Important city issues like affordable rents and help for the homeless were hardly on the radar of federal parties during this election campaign. Justin Ling puts it in a nutshell here: this election campaign sucked. Toula Drimonis also has an excellent summary of why this campaign was a mess.

Valérie Plante has been asking for commitments to fund transit projects, the Conservatives having indicated they will cut infrastructure funding should they get a majority. But practical issues like this have been swamped under rumours and fragments of detrimental personal histories. I watched that totally fake rumour from Justin T.’s schoolteaching days steamroller through Twitter, perking up lots of people enjoying the enactment of outrage over a story – hardly even a story, since it was mostly dark hints and implications – that had no foundation (but that many people probably still think is evidence of a coverup).

ipolitics.ca looked at an issue I haven’t seen mentioned at all: people living alone.

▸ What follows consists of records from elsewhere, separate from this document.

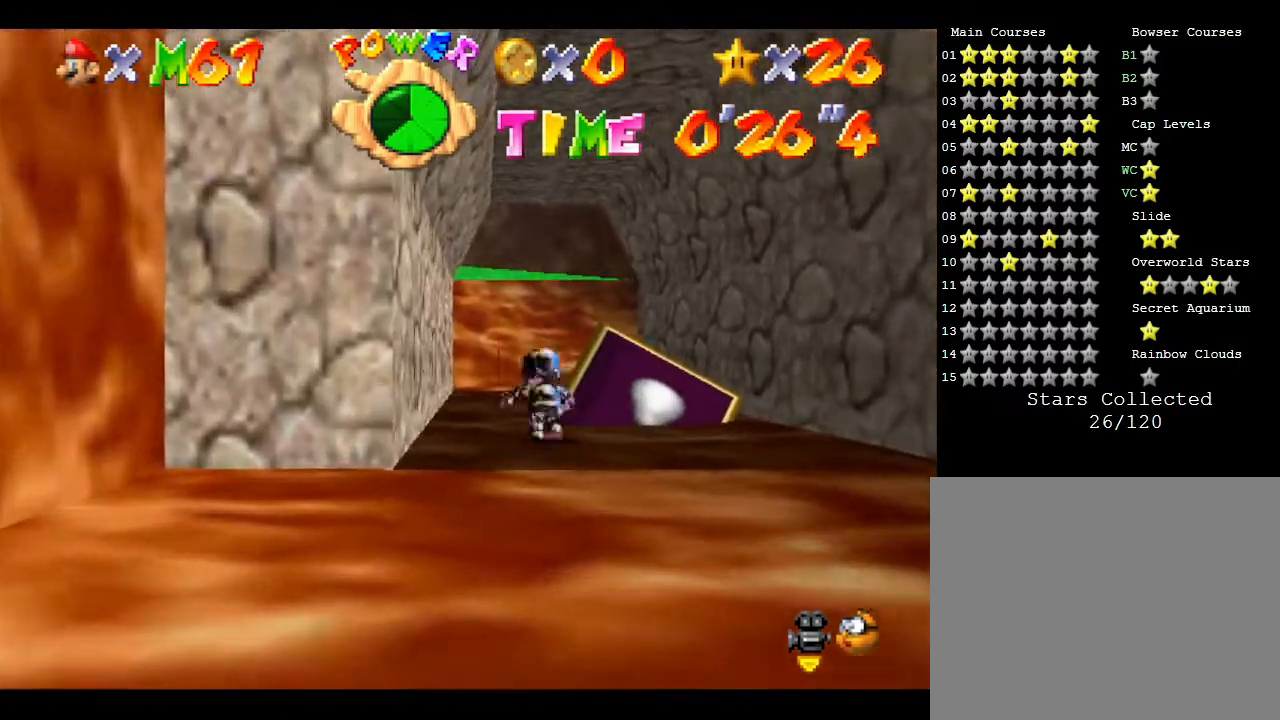
{"buttons": [], "left_stick": "up", "events": []}
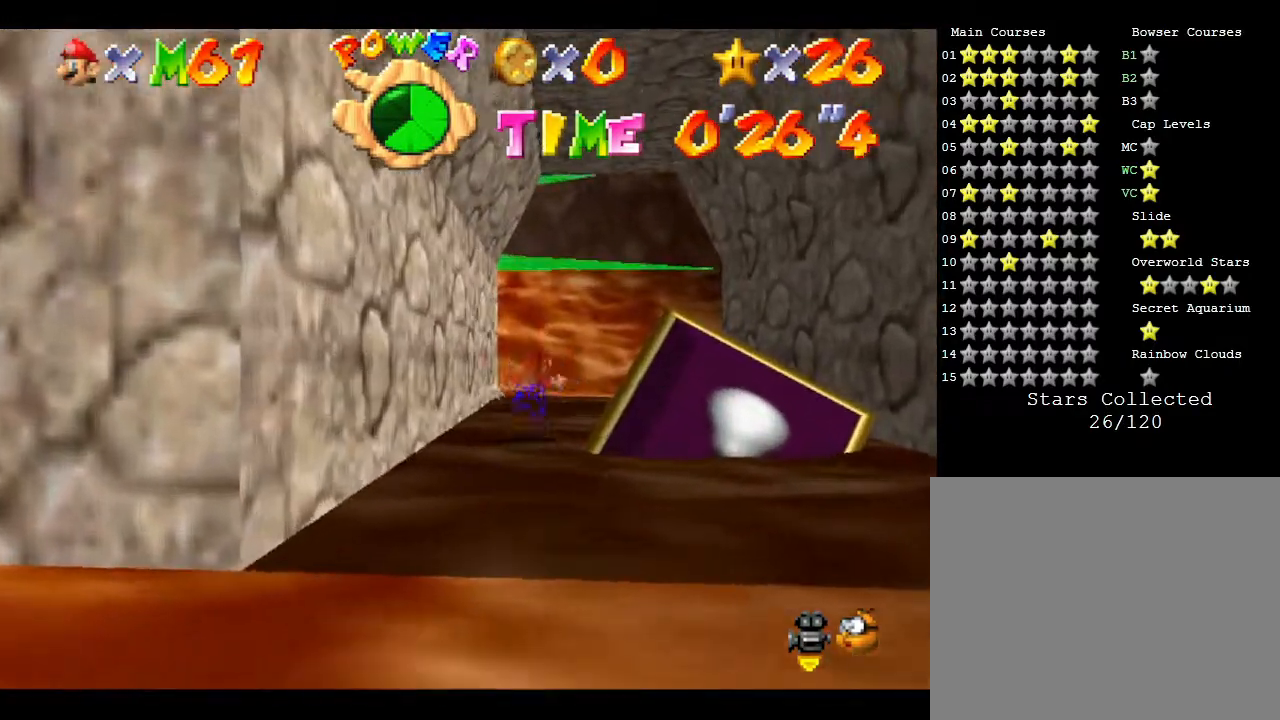
{"buttons": [], "left_stick": "up", "events": []}
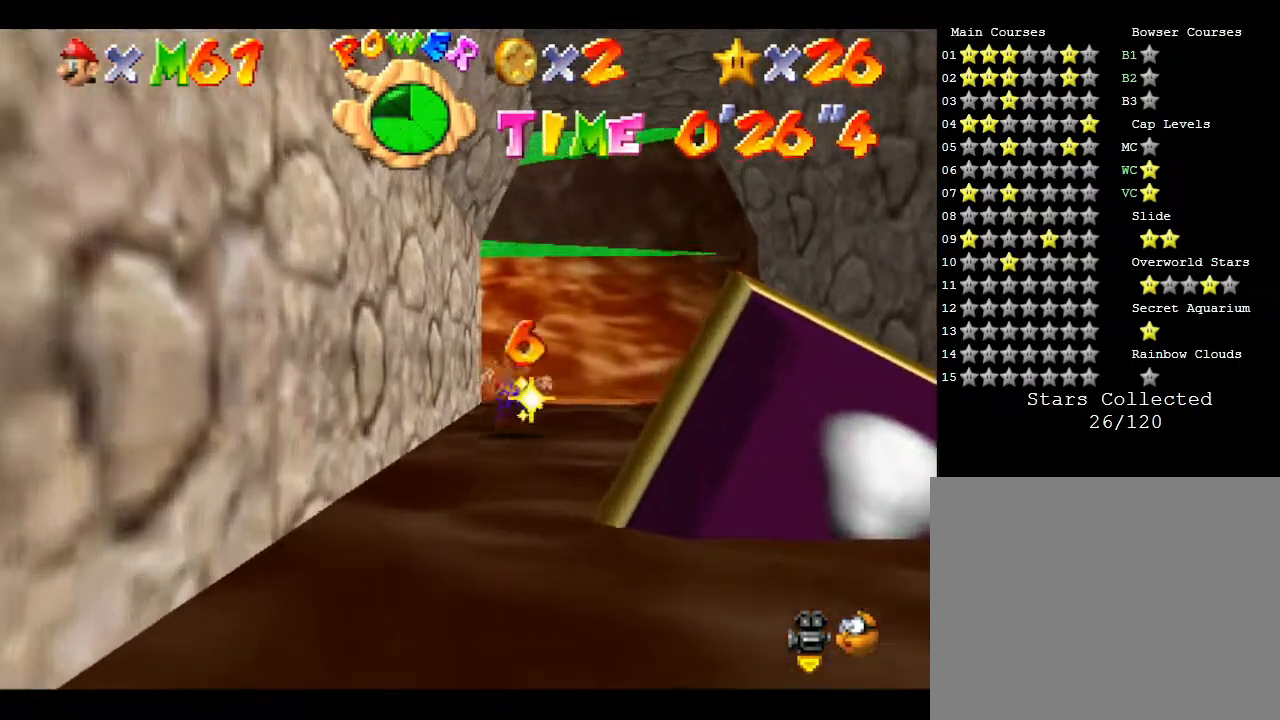
{"buttons": [], "left_stick": "up", "events": []}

Every party drones on about families, families, middle class families. This item says one-person deals are now the most common type of household in the country, but we don’t carry the emotional impact so nobody cares to raise the point that it’s more expensive to pay the rent solo.

It’s going to be a federal election campaign windup weekend. Let’s just hope there are some pothole stories to keep this blog on the straight and narrow.